#### What you are asked to do
Search each line below for the word "пледы" and list those that contain it.

Records excerpted from a collection:

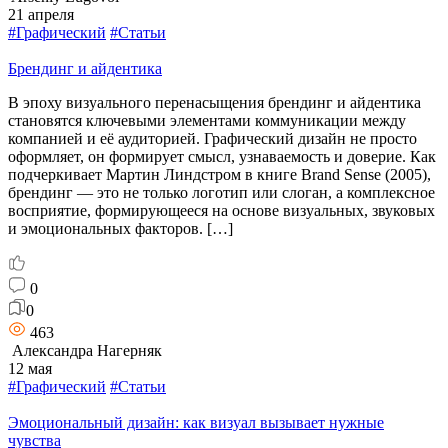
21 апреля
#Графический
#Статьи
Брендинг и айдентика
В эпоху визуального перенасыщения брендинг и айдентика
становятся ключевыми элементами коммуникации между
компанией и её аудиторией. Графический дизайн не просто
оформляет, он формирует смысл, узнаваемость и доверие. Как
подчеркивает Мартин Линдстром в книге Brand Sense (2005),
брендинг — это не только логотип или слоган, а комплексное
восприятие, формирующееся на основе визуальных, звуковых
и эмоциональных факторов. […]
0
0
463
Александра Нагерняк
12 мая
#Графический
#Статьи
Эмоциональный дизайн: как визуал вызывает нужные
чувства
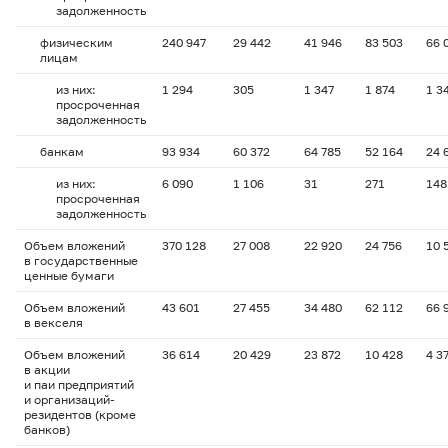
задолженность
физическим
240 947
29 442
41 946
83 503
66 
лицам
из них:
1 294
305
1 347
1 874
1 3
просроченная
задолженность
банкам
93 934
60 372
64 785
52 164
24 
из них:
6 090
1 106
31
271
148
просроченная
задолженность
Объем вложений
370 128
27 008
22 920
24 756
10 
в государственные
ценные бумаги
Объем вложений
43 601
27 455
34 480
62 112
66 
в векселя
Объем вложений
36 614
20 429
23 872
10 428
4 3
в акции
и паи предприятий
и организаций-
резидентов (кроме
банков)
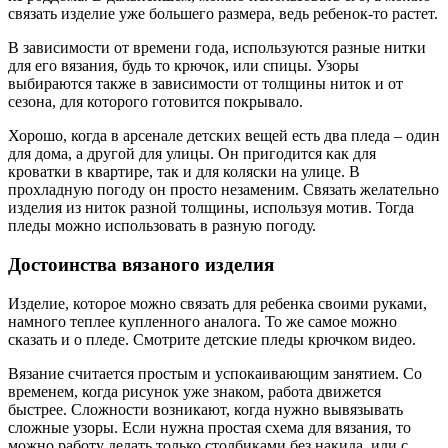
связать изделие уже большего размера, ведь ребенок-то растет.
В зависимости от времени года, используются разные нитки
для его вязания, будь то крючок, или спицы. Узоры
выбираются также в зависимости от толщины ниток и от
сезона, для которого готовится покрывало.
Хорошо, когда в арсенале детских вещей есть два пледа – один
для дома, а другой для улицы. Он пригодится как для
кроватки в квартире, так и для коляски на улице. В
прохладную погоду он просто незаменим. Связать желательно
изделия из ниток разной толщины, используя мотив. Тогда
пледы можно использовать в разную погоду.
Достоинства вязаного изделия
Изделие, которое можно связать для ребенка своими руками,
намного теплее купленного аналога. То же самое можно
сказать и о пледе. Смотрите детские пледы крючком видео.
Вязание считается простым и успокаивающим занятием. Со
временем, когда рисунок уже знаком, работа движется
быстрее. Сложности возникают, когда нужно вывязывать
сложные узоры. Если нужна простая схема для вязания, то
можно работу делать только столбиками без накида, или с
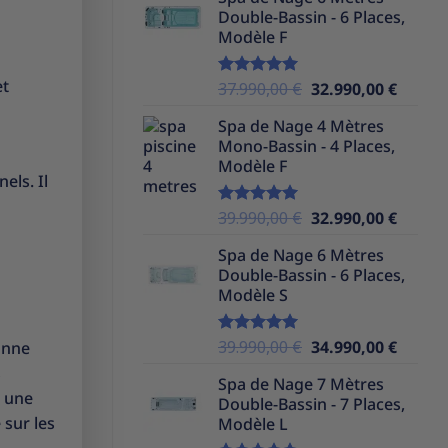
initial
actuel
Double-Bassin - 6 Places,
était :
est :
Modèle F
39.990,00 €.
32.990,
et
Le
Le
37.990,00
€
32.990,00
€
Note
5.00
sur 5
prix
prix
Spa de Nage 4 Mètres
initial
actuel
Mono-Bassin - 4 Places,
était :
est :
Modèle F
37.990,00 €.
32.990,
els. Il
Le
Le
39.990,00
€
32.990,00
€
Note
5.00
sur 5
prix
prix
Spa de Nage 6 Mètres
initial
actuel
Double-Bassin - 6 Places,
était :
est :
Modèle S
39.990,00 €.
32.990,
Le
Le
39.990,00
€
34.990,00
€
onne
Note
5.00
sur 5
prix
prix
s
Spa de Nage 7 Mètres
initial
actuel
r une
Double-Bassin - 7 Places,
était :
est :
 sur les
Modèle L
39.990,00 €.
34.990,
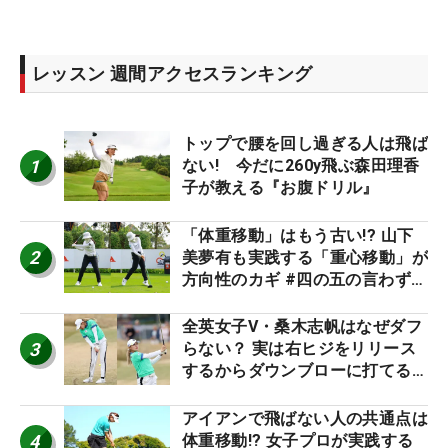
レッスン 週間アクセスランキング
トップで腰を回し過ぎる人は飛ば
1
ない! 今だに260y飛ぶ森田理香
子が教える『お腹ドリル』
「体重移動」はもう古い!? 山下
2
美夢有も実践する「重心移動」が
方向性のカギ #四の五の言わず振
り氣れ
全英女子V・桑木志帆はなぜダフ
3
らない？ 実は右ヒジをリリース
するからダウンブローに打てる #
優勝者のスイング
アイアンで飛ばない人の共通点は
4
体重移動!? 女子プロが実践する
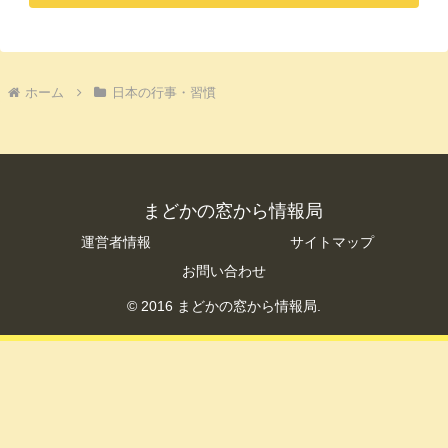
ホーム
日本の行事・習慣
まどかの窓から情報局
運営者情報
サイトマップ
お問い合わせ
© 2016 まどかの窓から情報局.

* * *

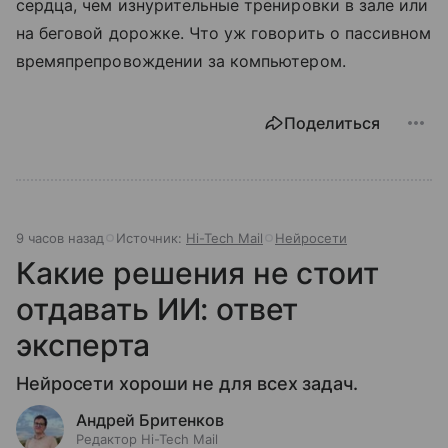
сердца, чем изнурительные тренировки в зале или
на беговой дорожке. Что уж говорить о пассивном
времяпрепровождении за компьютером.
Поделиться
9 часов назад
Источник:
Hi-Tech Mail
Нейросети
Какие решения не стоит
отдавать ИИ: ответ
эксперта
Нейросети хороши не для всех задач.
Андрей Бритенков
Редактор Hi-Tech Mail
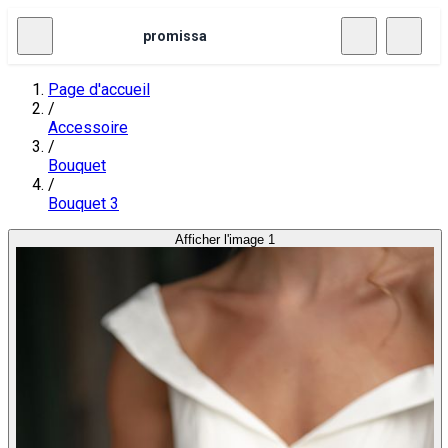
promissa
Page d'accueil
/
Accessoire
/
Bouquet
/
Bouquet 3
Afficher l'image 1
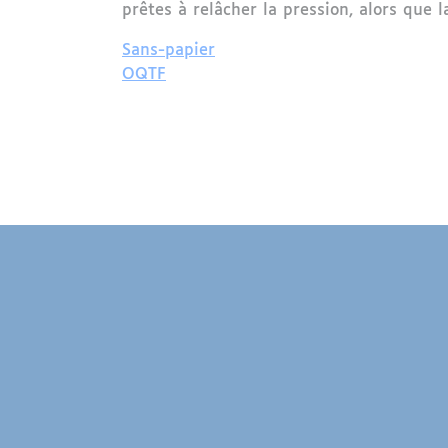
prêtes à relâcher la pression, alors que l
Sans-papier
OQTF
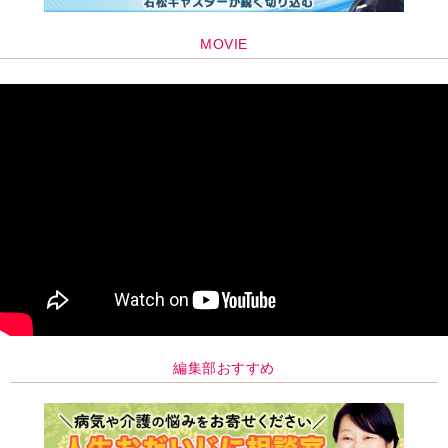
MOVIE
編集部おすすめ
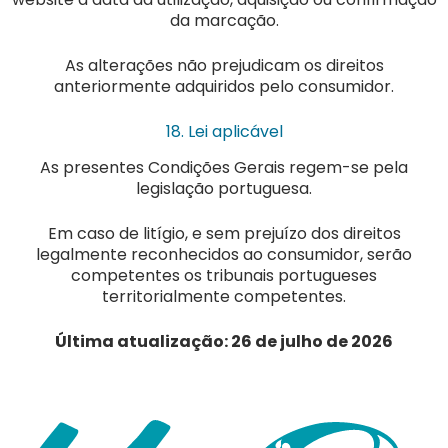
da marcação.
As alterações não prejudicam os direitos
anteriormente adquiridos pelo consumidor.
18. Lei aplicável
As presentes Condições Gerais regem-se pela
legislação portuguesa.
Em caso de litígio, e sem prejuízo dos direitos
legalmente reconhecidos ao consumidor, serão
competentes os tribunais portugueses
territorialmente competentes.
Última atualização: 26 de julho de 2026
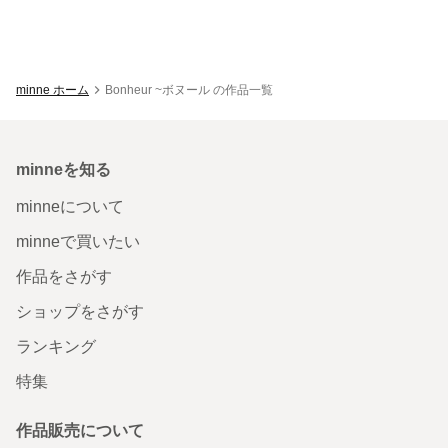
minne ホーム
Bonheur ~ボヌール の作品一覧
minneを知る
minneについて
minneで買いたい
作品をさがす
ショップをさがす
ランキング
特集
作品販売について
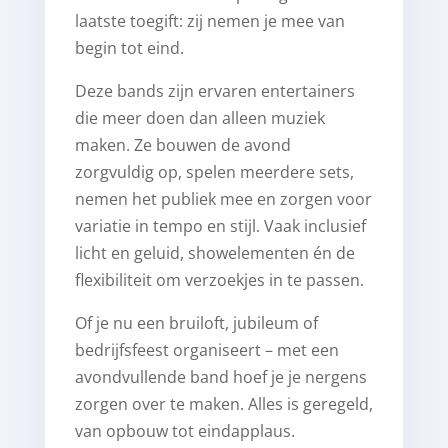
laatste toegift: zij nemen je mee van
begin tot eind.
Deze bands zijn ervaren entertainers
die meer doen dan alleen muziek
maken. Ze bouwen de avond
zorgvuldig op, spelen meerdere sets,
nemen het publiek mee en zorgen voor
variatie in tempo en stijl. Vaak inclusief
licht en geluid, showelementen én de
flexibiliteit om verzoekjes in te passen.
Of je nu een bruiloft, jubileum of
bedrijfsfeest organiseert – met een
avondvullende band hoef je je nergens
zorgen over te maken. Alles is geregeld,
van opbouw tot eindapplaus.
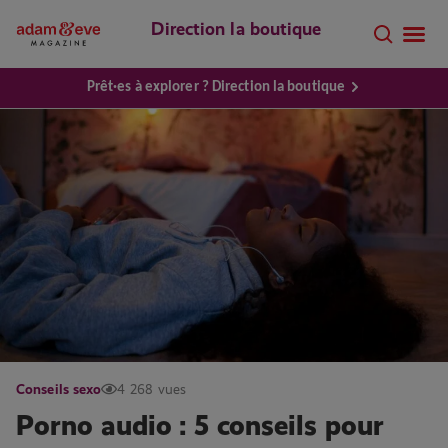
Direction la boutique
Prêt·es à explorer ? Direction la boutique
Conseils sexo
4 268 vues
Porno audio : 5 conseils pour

#### Output of the task
пледы можно использовать в разную погоду.
сказать и о пледе. Смотрите детские пледы крючком видео.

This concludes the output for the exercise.